Un sol primaveral acariciaba las densas aguas del río, trasmitiendo su suave calor a la somera lámina de agua que discurría bajo la moderna pasarela peatonal que utilizamos para ir a visitar a los abuelos.
Abajo, ajenos a la dudosa calidad sanitaria del agua, decenas de patos se deslizaban con gracia sobre la superficie mientras recogían con ligereza, las migas de pan que un grupo de niños apoyados en la barandilla del puente les iban echando.
Ni mi hermano Alberto ni mi padre, ni tampoco yo, habíamos traído comida para ellos. Con la cabeza apoyada en los barrotes miraba hacia abajo y me daba pena no poderles dar algo a aquellos simpáticos animales. Así, que sin pensarlo demasiado y sin valorar si les serviría realmente para algo, les dejé caer uno de mis zapatos deportivos.

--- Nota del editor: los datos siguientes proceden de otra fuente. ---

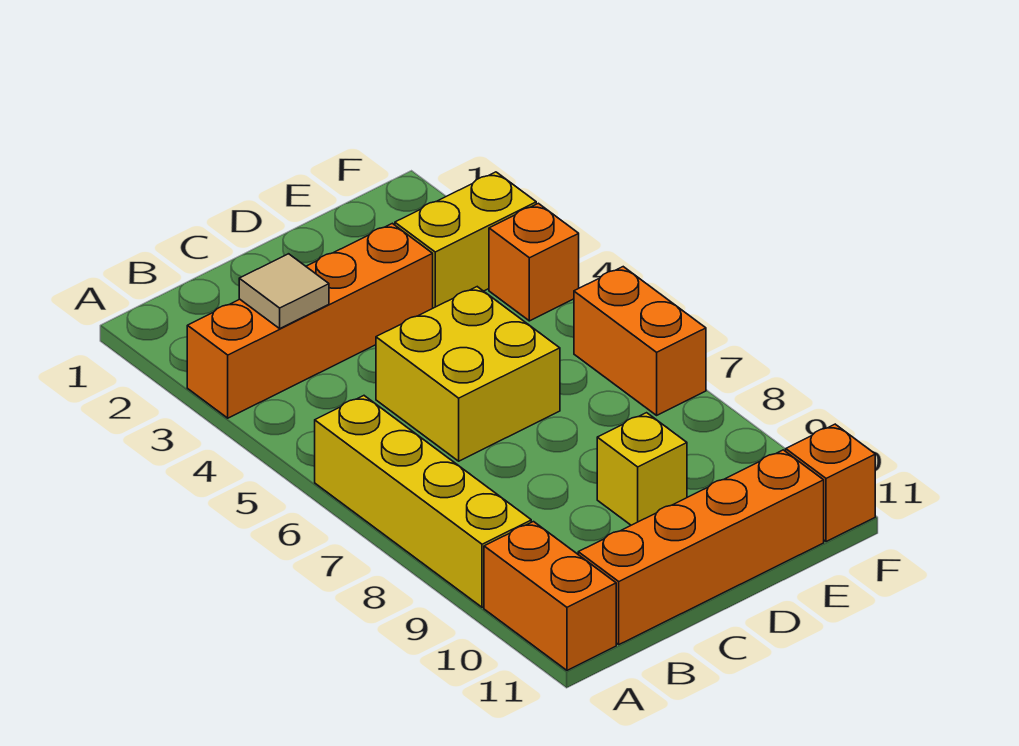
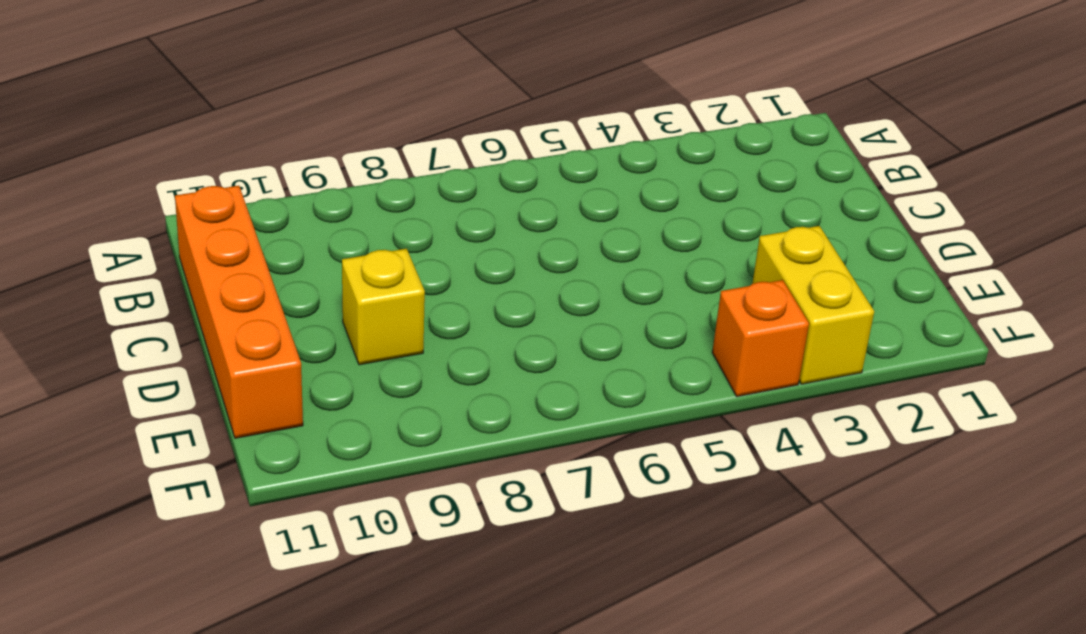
none -> orange brick A3:D3 level 1
none -> yellow brick A6:A9 level 1

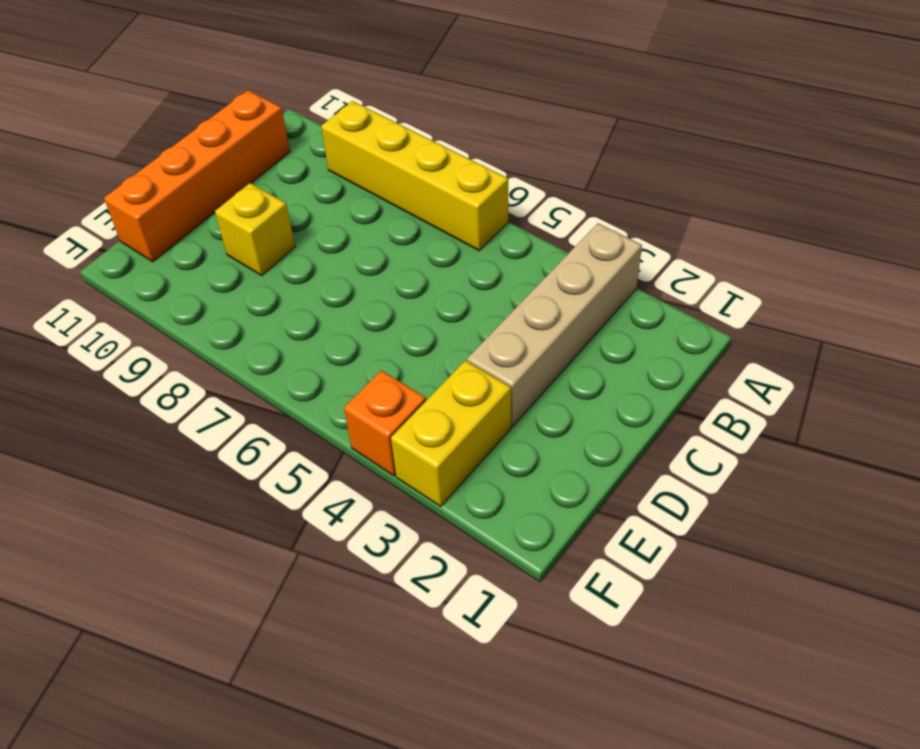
tan brick A3:D3 level 1 -> orange brick A3:D3 level 1
none -> orange brick A10:A11 level 1
none -> yellow brick C5:D6 level 1

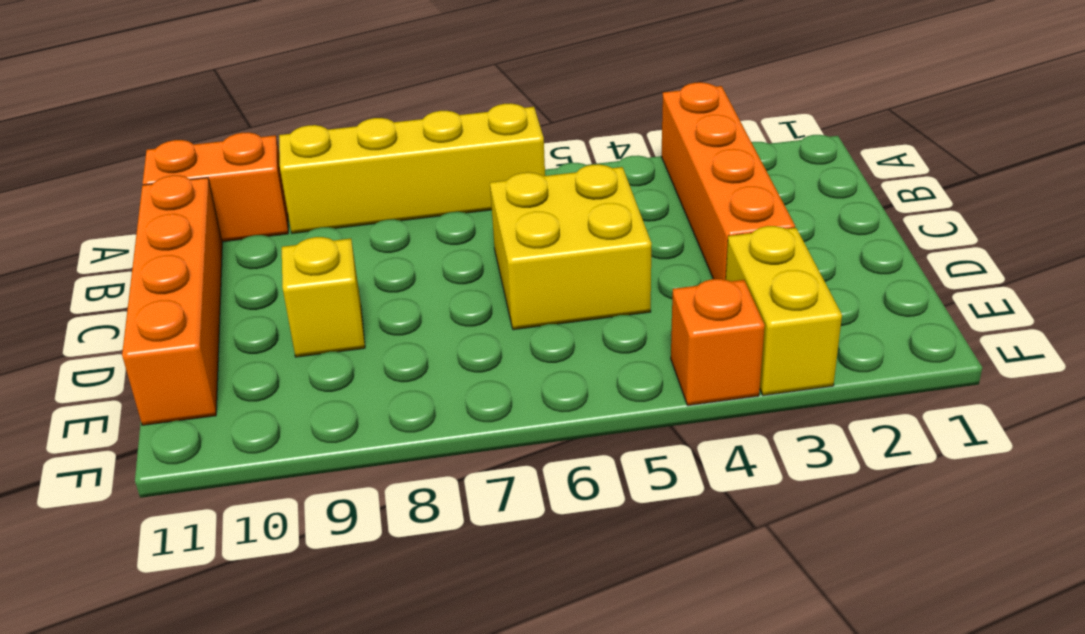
none -> orange brick F6:F7 level 1
none -> orange brick F11 level 1

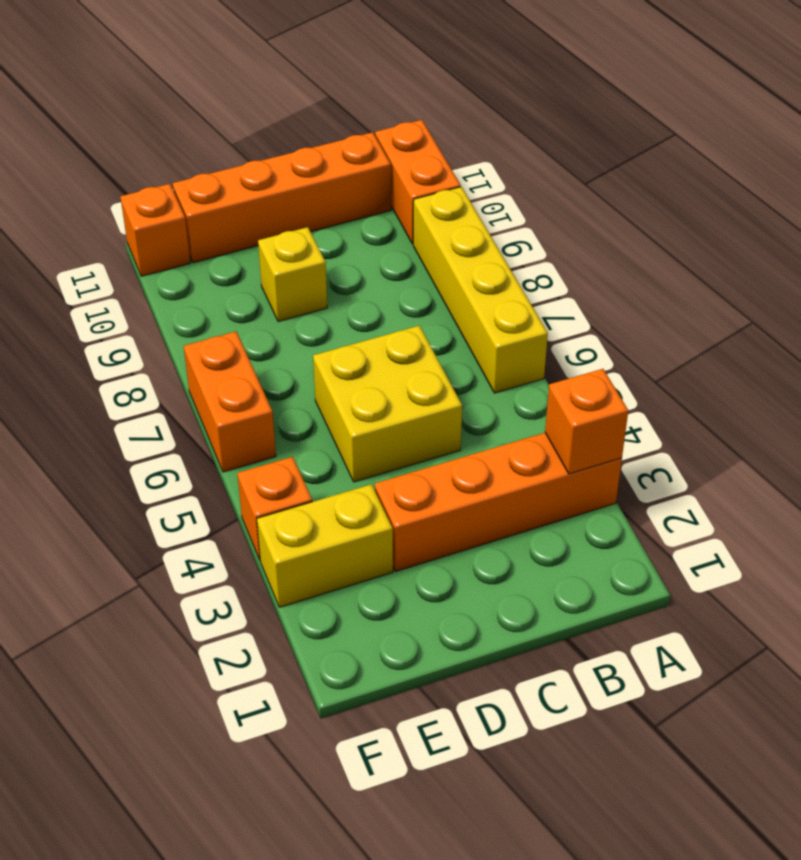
orange brick A3 level 2 -> none
none -> tan tile B3 level 2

Me disponía a darles el otro, cuando sentí que mi padre me sujetaba por los hombros y lo impedía, pues asombrado, había advertido que un pequeño deportivo rojo flotaba en el centro del Segura.

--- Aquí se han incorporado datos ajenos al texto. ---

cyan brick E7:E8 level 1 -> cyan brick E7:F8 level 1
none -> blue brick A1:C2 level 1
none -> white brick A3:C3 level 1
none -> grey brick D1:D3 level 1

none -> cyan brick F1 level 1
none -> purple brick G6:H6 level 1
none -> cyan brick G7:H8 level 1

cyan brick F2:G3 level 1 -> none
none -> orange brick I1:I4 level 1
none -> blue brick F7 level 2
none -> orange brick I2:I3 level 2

Ni mi padre ni yo abandonamos el puente contentos, él por motivos obvios, ya que además de haber perdido el zapato, tubo que llevarme hasta el coche en brazos y yo porque no logré completar my buena acción. No obstante al alejarnos pude ver por encima del hombro de papá, como unos patitos jugaban agradecidos con aquel extraño barquito rojo que les había regalado. Por un instante me sentí feliz, pero me abstuve de manifestarlo, pues mi padre en aquel momento, no estaba de humor para entenderlo.